Ahora que ya lo tenemos instalado y acabado, tendremos que tener en cuenta algunas indicaciones para su correcto acabado, limpieza y mantenimiento para que pueda perdurar en el tiempo con sus características técnicas y estéticas intactas.

1.Una vez concluida la tarea de rejuntado y tras su proceso de limpieza, es importante respetar el tiempo de puesta en servicio del recubrimiento.

2.Se debe proteger el recubrimiento frente al agua y humedad en las primeras fases de maduración y endurecimiento de los materiales de agarre y rejuntado.
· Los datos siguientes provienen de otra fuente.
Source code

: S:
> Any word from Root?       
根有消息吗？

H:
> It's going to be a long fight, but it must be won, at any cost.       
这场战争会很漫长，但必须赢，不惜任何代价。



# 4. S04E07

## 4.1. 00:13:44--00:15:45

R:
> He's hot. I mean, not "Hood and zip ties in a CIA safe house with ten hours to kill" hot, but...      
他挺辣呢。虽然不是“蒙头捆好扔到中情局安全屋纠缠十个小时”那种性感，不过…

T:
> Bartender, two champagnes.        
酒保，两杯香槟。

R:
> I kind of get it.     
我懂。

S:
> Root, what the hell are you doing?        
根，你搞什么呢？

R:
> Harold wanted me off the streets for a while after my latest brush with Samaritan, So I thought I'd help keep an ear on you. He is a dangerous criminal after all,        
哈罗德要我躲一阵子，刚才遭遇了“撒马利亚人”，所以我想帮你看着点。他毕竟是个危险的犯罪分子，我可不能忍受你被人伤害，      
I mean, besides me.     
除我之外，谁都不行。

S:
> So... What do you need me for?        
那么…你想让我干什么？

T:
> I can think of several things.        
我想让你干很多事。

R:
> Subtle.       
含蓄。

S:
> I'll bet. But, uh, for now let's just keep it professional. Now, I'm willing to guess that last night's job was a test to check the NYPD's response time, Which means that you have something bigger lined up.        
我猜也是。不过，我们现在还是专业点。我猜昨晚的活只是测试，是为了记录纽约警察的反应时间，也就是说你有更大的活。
Especialmente en exteriores y con riesgo de helada.

3.También es conveniente tomar medidas para evitar posibles agresiones mecánicas o químicas producidas por los trabajos posteriores de otros oficios o instalaciones con el fin de proteger la superficie de daños puntuales.

4.Para la limpieza final de recubrimiento iremos retirando poco a poco los restos de cemento, materiales de sellado de juntas y cualquier otro residuo. Para esta tarea de limpieza se utilizarán detergentes desincrustantes ligeramente ácidos.

5.Los materiales cerámicos proporcionan un recubrimiento completamente funcional una vez superado el tiempo de maduración de los materiales y requiere muy poco mantenimiento.

6.Para la limpieza de manchas tendremos en cuenta factores como la porosidad, el color o el tipo de junta.

7.Después de instalado en recubrimiento no se utilizarán espátulas metálicas o estropajos abrasivos y tendremos especial cuidado con productos químicos especialmente concentrados si no conocemos la resistencia química de la baldosa.

Por último, recordarte que siempre que realices reformas en tu hogar, es recomendable contar con el asesoramiento de un colocador profesional.